Policies should foster innovation.
Policies should support capacity building and implementation of best practices in relation to network security.
Policies should promote expanding access to the Internet so that it reaches all citizens across the globe.
A governance structure that honors the substantive principles above should also include certain procedural characteristics:
Governance structures should be open, transparent, and accountable to all stakeholders. All members of the Internet community — whether individual users, governments, civil society, businesses, and members of the academic and technical community — have an interest in preserving the Internet as a critical platform for communication and information exchange, and therefore all stakeholders should be included in governance discussions. Moreover, all of these stakeholders have contributed to the development of the Internet to date, and, working together, they have driven unprecedented growth in access to, uses of, and innovation on the Internet. They must continue to be involved in any future model of Internet governance.

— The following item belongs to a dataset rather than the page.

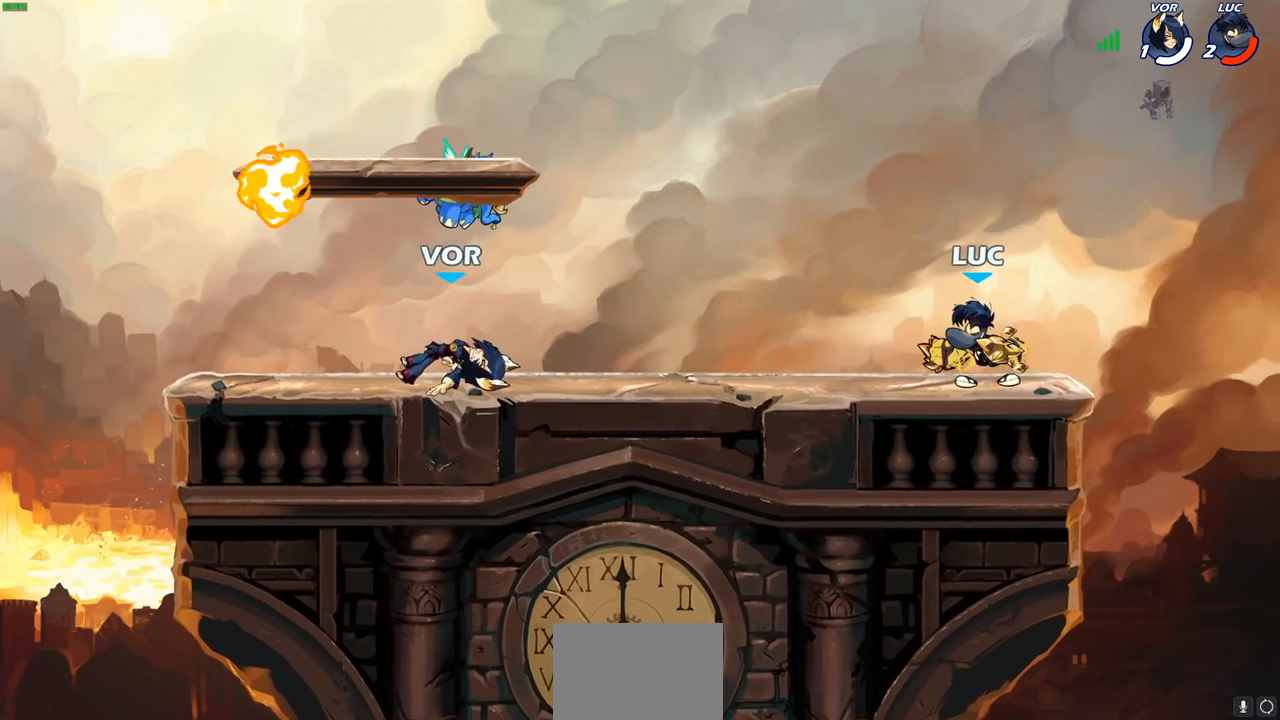
{"buttons": ["CIRCLE"], "left_stick": "left", "right_stick": "center", "events": [[200, "R2", "down"], [233, "CIRCLE", "down"], [333, "R2", "up"]]}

The United States’ announcement that it will transfer the IANA functions has triggered a process that will eventually delegate oversight of these functions to the international community. How do you think this decision will impact global Internet coordination?
We support the transition of oversight of the IANA functions to a fully multistakeholder model. However, we believe that certain key conditions must be met before the transition can be effected. Specifically, any transition proposal must support and enhance the multistakeholder model; maintain the security, stability, and resiliency of the Internet DNS; meet the needs and expectation of the global customers and partners of the IANA services; maintain the openness of the Internet; and ensure that oversight of the IANA functions are not transitioned to a multilateral model.

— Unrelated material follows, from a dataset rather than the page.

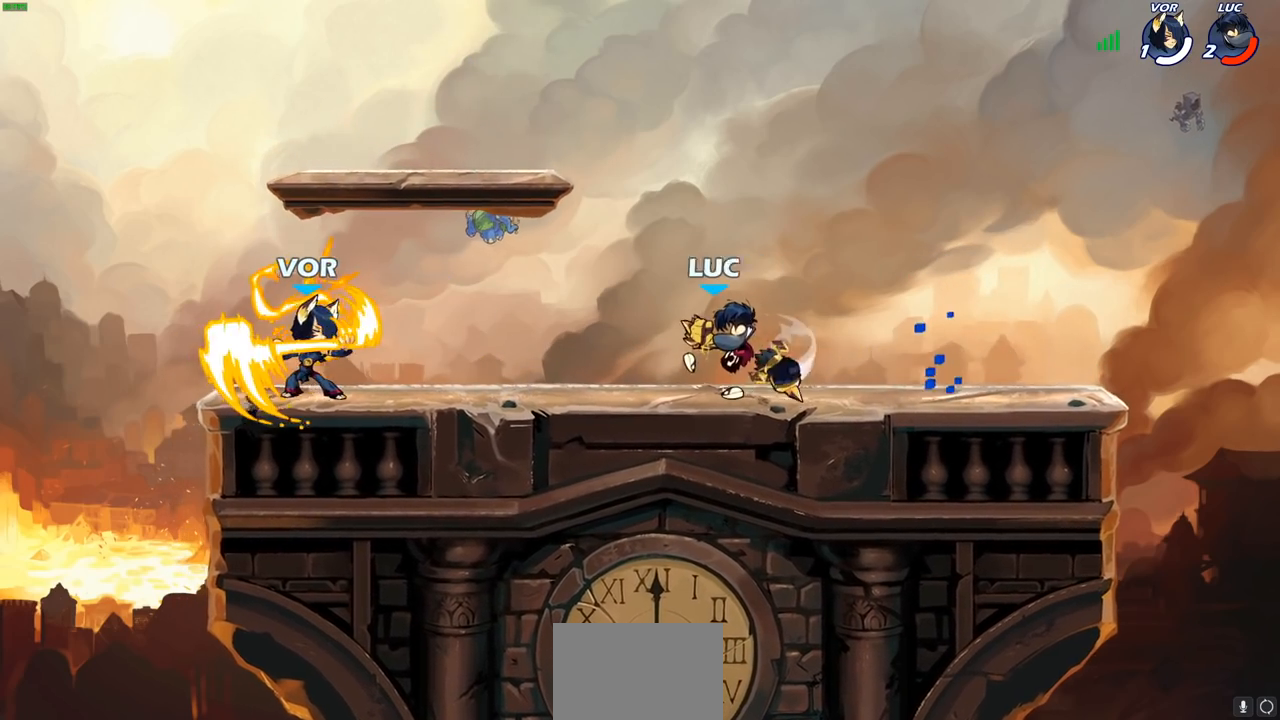
{"buttons": [], "left_stick": "center", "right_stick": "center", "events": [[50, "CIRCLE", "up"], [100, "left_stick", "center"]]}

¿In your experience, do you think it is possible to establish a truly multistakeholder global coordination mechanism?
Yes, we believe it is possible. We look forward to working with the global Internet community to develop a mechanism that meets NTIA’s conditions, so that Internet can continue to grow as a platform for innovation, commerce, and speech in the years to come.
¿What role can Latin America and the Caribbean assume in this new global scenario?

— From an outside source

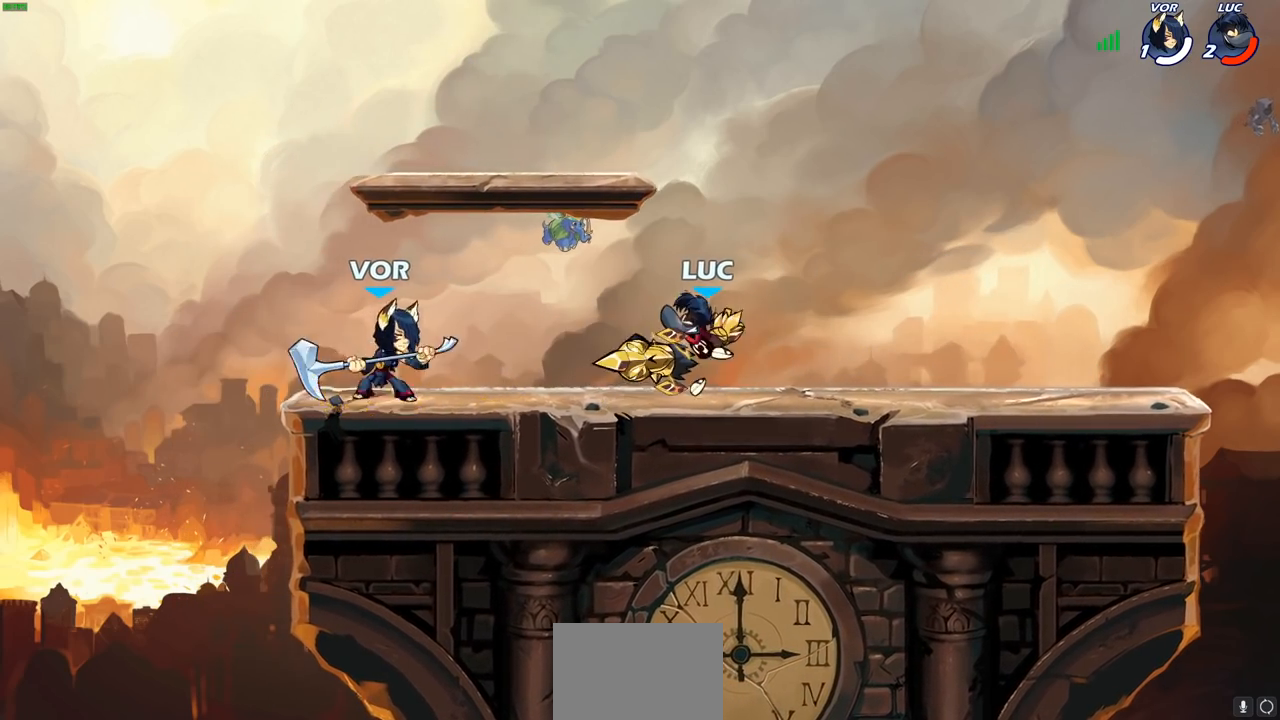
{"buttons": [], "left_stick": "left", "right_stick": "center", "events": [[167, "SQUARE", "down"], [233, "SQUARE", "up"], [350, "SQUARE", "down"], [367, "left_stick", "left"], [467, "SQUARE", "up"]]}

It is crucial that Latin America and the Caribbean get more engaged at the Internet Governance discussions. The different stakeholders should increase their participation at national and regional discussions in order to present the views of a fast growing region that has very good stories to tell in connection with innovative Internet policies and Internet for development challenges.
¿How will Internet end users benefit?
A multi-stakeholder approach to Internet Governance with open and consultative decision-making processes, allows for a more efficient, inclusive and transparent process for end users (who are able to get involved directly or be represented by different organizations of their choice). In contrast, a state-controlled system of regulation is not only unnecessary; it would almost invariably raise costs and prices and interfere with the rapid and organic growth of the Internet.